Karrierethemen

Stefan Schaltegger
"Jede Führungskraft braucht Nachhaltigkeitswissen", sagt Managementprofessor Stefan Schaltegger. Foto: DFL/Witters/Frank Peters
ESG

“Leader, die sich nicht mit Nachhaltigkeit beschäftigen, sind riskantes Personal”

Die grüne Transformation der Wirtschaft ist in vollem Gange. Managementprofessor Stefan Schaltegger erklärt im Interview, was er Unternehmen besonders empfiehlt, wie Regulierung zur Nebensache wird und was Führungskräfte können müssen.

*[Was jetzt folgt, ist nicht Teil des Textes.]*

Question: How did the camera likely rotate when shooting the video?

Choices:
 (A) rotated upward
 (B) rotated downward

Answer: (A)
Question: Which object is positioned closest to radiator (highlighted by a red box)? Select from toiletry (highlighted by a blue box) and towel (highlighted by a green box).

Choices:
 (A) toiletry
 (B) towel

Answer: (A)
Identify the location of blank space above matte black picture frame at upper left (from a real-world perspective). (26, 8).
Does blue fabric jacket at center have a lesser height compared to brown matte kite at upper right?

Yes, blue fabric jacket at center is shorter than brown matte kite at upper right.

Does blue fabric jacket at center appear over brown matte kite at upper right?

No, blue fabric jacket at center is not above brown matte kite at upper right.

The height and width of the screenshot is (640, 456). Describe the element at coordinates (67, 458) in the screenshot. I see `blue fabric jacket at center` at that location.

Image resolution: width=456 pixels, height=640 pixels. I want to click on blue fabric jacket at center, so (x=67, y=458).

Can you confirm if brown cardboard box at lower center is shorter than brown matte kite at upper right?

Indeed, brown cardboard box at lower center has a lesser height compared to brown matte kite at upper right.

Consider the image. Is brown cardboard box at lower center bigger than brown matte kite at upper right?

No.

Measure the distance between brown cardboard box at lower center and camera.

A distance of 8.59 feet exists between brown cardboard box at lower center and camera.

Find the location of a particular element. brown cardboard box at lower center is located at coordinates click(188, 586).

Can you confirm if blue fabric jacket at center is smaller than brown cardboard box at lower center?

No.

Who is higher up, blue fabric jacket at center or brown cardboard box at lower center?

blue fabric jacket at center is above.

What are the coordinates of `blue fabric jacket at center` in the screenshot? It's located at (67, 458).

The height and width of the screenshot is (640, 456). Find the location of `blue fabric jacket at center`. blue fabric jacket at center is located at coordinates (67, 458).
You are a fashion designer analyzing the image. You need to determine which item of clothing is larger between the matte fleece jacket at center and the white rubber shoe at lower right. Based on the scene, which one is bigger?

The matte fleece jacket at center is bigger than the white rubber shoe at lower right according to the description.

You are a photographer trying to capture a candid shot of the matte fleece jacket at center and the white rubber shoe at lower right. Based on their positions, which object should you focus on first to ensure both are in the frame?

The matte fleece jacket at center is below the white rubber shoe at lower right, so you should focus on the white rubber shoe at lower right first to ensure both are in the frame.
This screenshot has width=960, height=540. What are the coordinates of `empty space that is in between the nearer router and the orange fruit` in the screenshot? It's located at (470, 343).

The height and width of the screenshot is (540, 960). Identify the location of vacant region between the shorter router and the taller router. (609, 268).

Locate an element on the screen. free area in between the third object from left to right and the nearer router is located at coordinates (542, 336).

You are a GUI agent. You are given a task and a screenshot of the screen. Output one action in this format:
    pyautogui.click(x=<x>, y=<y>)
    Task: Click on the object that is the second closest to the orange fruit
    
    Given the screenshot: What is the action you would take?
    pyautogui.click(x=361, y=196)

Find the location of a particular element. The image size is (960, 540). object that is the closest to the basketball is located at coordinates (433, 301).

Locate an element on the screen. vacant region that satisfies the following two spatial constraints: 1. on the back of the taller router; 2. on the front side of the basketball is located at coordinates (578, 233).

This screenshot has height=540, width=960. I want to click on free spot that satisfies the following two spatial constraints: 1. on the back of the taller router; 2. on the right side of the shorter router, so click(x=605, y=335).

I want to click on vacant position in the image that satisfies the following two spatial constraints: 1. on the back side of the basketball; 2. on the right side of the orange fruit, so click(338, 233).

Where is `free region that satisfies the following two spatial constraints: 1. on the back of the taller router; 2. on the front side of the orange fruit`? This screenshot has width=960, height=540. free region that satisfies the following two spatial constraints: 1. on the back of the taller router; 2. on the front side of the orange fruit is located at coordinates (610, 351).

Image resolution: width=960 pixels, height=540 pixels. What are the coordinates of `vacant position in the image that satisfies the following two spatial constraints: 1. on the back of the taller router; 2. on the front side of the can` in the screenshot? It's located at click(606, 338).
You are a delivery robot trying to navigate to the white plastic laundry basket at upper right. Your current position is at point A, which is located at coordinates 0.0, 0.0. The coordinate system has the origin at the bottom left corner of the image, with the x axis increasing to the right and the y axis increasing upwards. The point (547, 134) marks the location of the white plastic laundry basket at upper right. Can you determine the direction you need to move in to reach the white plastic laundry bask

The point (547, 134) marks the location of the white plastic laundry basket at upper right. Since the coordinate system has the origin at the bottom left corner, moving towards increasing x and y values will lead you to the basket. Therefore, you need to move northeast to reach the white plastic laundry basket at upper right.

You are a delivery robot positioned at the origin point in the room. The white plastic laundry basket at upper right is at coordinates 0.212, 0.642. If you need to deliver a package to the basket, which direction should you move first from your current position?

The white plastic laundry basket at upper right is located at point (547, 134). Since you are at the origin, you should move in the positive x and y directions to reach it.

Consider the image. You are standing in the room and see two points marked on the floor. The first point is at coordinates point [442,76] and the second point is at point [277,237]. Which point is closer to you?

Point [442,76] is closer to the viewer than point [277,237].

Herr Schaltegger, Sie sagen, Manager, die Nachhaltigkeit nicht beachten, sind riskantes Personal. Warum?
Nachhaltigkeit ist ein Megatrend, der schon seit Jahrzehnten anhält und der weiter anhalten wird. Die Nachhaltigkeitsprobleme spitzen sich ja weiter zu. In immer mehr Bereichen sind die planetaren Grenzen überschritten. Wenn wir so weitermachen wie bisher, werden wir die Nachhaltigkeitsziele der Vereinten Nationen nicht erreichen. Damit gefährden wir unsere Zukunft. Der Druck auf Unternehmen und Gesellschaft zu Handeln nimmt also zu. Dieser Druck ist in der Sache begründet, das sind ökologische und physikalische Zwänge. Mit Politik hat das erstmal nichts zu tun. Aber natürlich sieht sich die Politik gezwungen, zu reagieren. Genauso wie auch Stakeholder wie Kunden, Medien und Investoren reagieren.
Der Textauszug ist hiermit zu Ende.